Pharma
Insgesamt haben Pharma-Unternehmen 2020 32 Medikamente mit neuen Wirkstoffen in die Versorgung gebracht. Das sind sieben mehr als 2019. Wie der vfa berichtet, kamen dazu noch zahlreiche Erweiterungen der Anwendungsgebiete von schon eingeführten Medikamenten sowie neue Darreichungsformen.
Die Medikamente mit neuem Wirkstoff sind für die folgenden Krankheitsgebiete zugelassen:
- Krebserkrankungen: 10
- Entzündungskrankheiten: 5
- Infektionskrankheiten: 4
- Blutbildungsstörungen: 4
- Stoffwechselkrankheiten: 4
- nicht-entzündliche neurologische Krankheiten: 3
- Herz-Kreislauf-Erkrankungen: 1
- Augenkrankheiten: 1
Mit der Zahl der neu eingeführten Medikamente mit neuen Wirkstoffen liegt die Bilanz laut vfa genau im Durchschnitt der letzten fünf Jahre von jährlich 32 Präparaten.
Im Dezember 2020 konnte der Corona-Impfstoff erstmals in Deutschland außerhalb von Studien eingesetzt werden. Auch ein erstes neues Medikament zur Behandlung der Krankheit kam heraus. Weitere Impfstoffe und Therapeutika können laut vfa 2021 folgen.
Doch auch gegen andere Infektionskrankheiten kamen neue Medikamente heraus; darunter das erste gegen die besonders schwere Leberentzündung Hepatitis D. Gegen HIV wurde mit dem Neuzugang eine neue Wirkstoffklasse eröffnet. Dieser kann in Kombination mit weiteren als Therapiealternative eingesetzt werden, etwa wenn die bisherige Therapie nicht mehr ausreichend vor Aids schützt.

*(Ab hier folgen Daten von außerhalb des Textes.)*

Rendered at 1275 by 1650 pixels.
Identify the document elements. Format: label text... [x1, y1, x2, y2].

Für die Behandlung seltener Krankheiten konnten im vergangenen Jahr ebenfalls Fortschritte erreicht werden: 13 der Medikamente mit neuem Wirkstoff haben laut vfa Orphan Drug-Status in der EU. Dieser zeigt an, dass die EU-Arzneimittelbehörde EMA sie als überlegen gegenüber bisherigen Behandlungsmöglichkeiten (soweit überhaupt vorhanden) für diese selten auftretenden Leiden einstuft.
Das Medikament gegen Beta-Thalassämie ist dabei eines von zwei Gentherapeutika, die 2020 auf den Markt kamen. Sie zeichnen sich dadurch aus, dass bei ihnen eine einmalige Behandlung meist eine lang andauernde Wirkung oder möglicherweise sogar eine Heilung erzielt, so dass die regelmäßige, dauerhafte Gabe von anderen Medikamenten oder Blutkonserven entfallen kann. Das andere Gentherapeutikum dient der Behandlung der ebenfalls angeborenen Spinalen Muskelatrophie Typ 1, bei der es zu Lähmungen kommt und viele der betroffenen Kinder bereits in den ersten zwei Lebensjahren versterben.

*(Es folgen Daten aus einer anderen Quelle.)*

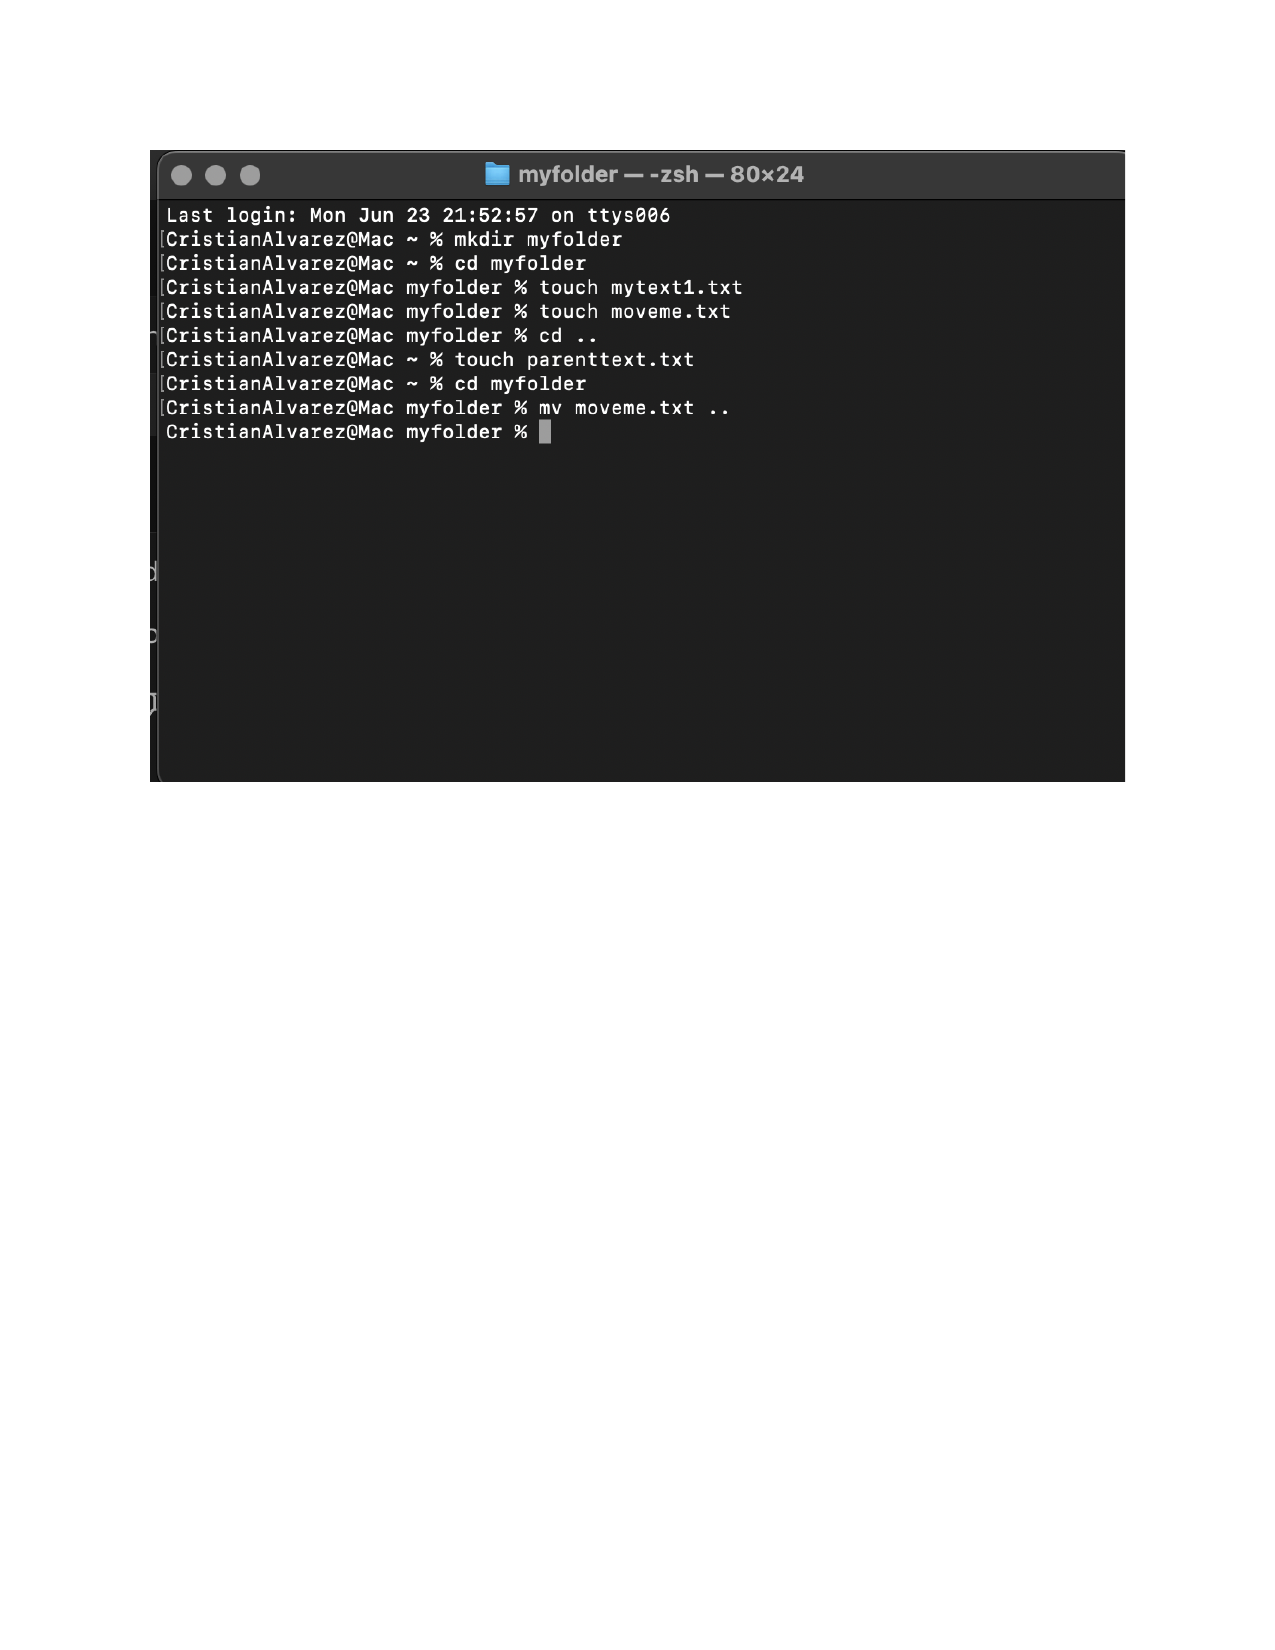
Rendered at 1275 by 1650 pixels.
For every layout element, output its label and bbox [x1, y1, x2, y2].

Wie schon 2019 kamen zehn neue Medikamente gegen unterschiedliche Krebserkrankungen heraus. Dazu Steutel: „Für die Anfang 2019 vom Forschungs- und Gesundheitsministerium initiierte ‚Nationale Dekade gegen Krebs‘ sind diese Medikamente eine wichtige Stärkung. Denn in ihr geht es neben Prävention und Früherkennung auch um noch wirksamere Behandlungen für Krebspatienten, die im besten Fall eine Heilung ermöglichen.“
Zweites „tumoragnostisches“ Medikament
Bei vier dieser Medikamente sei vor der Anwendung mit einem Gentest zu prüfen, ob die Krebszellen des betreffenden Patienten eine bestimmte Mutation aufweisen, gegen die das Mittel seine Wirkung ausrichtet. Das Vorliegen einer bestimmten Mutation (einer NTRK-Genfusion) sei bei einem der Medikamente sogar das allein ausschlaggebende Einsatzkriterium ‒ unabhängig vom betroffenen Organsystem. Es ist laut vfa damit erst das zweite Medikament, das eine solche Zulassung erhalten hat, die Mediziner „tumoragnostisch“ nennen. Bei anderen Krebsmedikamenten spielt auch das Organsystem für die Festlegung des Anwendungsgebiets eine Rolle, so dass sie für jede Tumorart einzeln erprobt werden.
Nach solchen, auf eine Tumorart fokussierten Studien konnten 2020 auch vier bereits zugelassene Medikamente gegen weitere Krebsarten einsetzbar gemacht werden, etwa gegen Krebs an Bauchspeicheldrüse oder Speiseröhre.